→ **PROVIDED ENTRIES**:
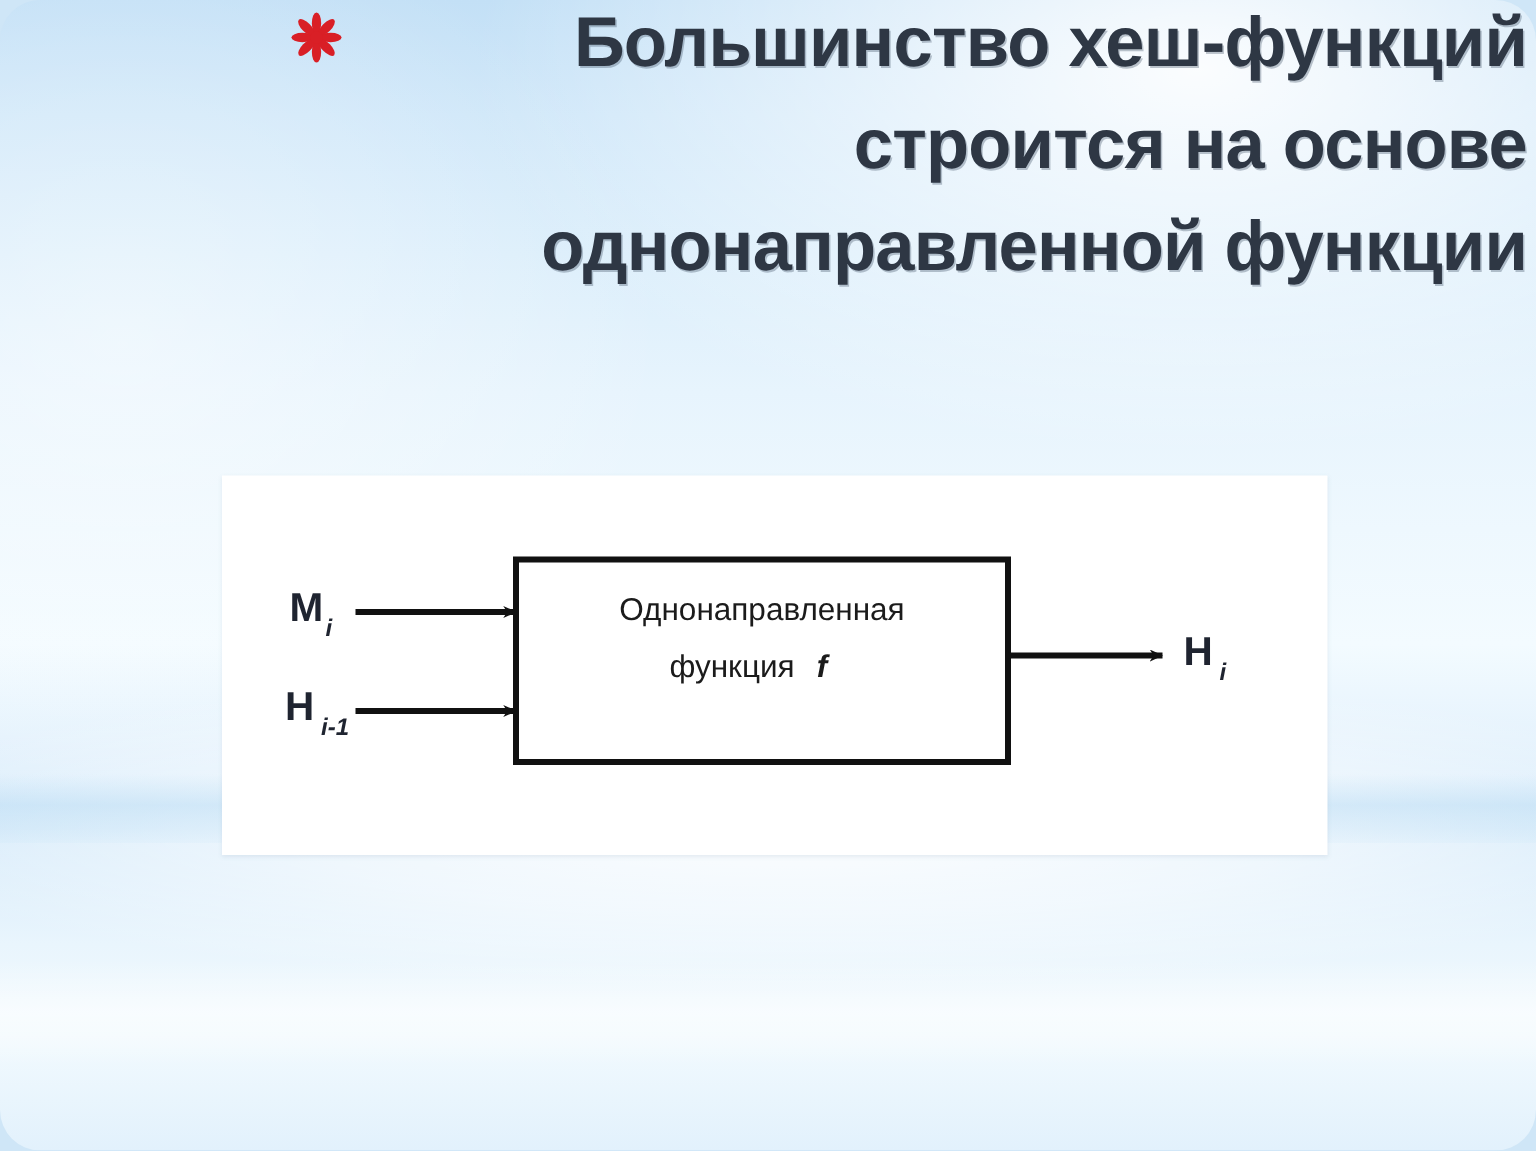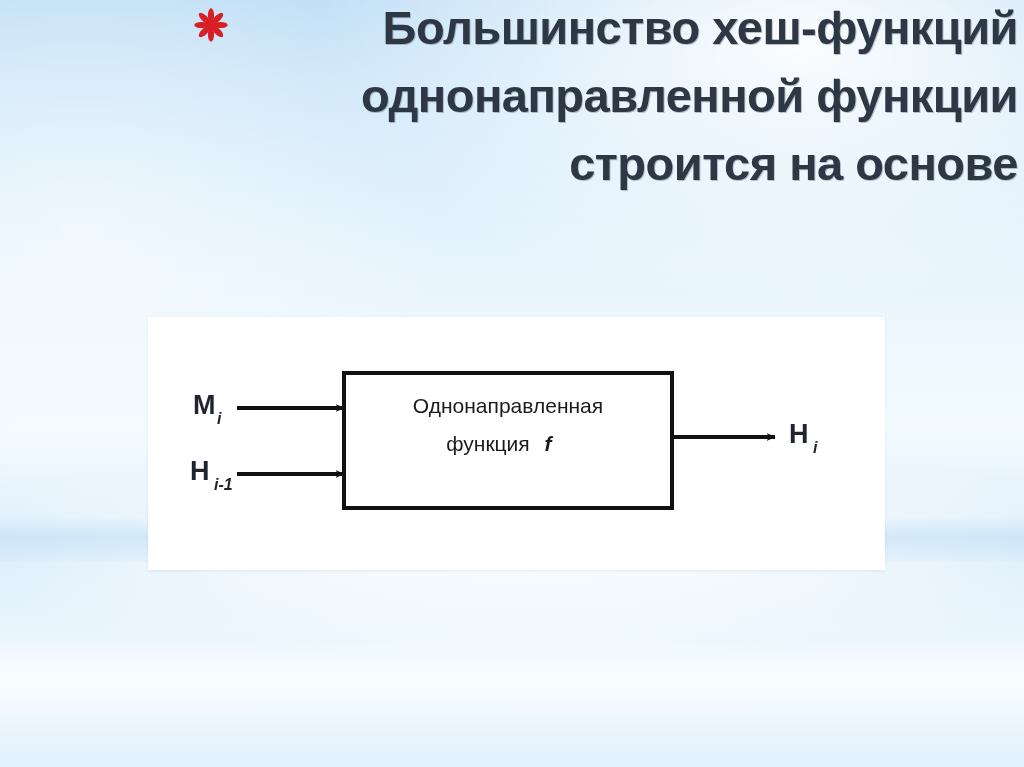--- a/index.html
+++ b/index.html
@@ -34,20 +34,21 @@
         #cfe7f9 10%,
         #dbeefb 22%,
         #e7f4fd 34%,
         #eef8fe 46%,
         #f3fbff 56%,
         #e6f3fd 64%,
         #d5eafa 72%,
         #e9f5fd 82%,
         #f2fafe 90%,
         #e2f1fc 100%);
+    border-radius: 27px;
   }
   
   .bg-band {
     position: absolute;
     left: 0;
     right: 0;
     top: 516px;
     height: 46px;
     background: linear-gradient(180deg, rgba(185,220,245,0.00) 0%, rgba(176,215,242,0.42) 45%, rgba(190,225,246,0.12) 100%);
     pointer-events: none;
@@ -173,28 +174,28 @@
     </div>
 
     <div class="title-line-wrap">
       <div class="title-line">Большинство хеш-функций</div>
       <div class="title-reflect">
         
       </div>
     </div>
 
     <div class="title-line-wrap">
-      <div class="title-line">однонаправленной функции</div>
+      <div class="title-line">строится на основе</div>
       <div class="title-reflect">
         
       </div>
     </div>
 
     <div class="title-line-wrap">
-      <div class="title-line">строится на основе</div>
+      <div class="title-line">однонаправленной функции</div>
       <div class="title-reflect">
         
       </div>
     </div>
 
   </div>
 
   <div class="diagram-panel">
     <svg class="diagram-svg" viewBox="0 0 737 253">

→ **WORK TO COMPLETE**:
Search the preceding listing for the word "diagram" and pull out every line that holds it.

→ **OUTPUT BELOW**:
   <div class="diagram-panel">
     <svg class="diagram-svg" viewBox="0 0 737 253">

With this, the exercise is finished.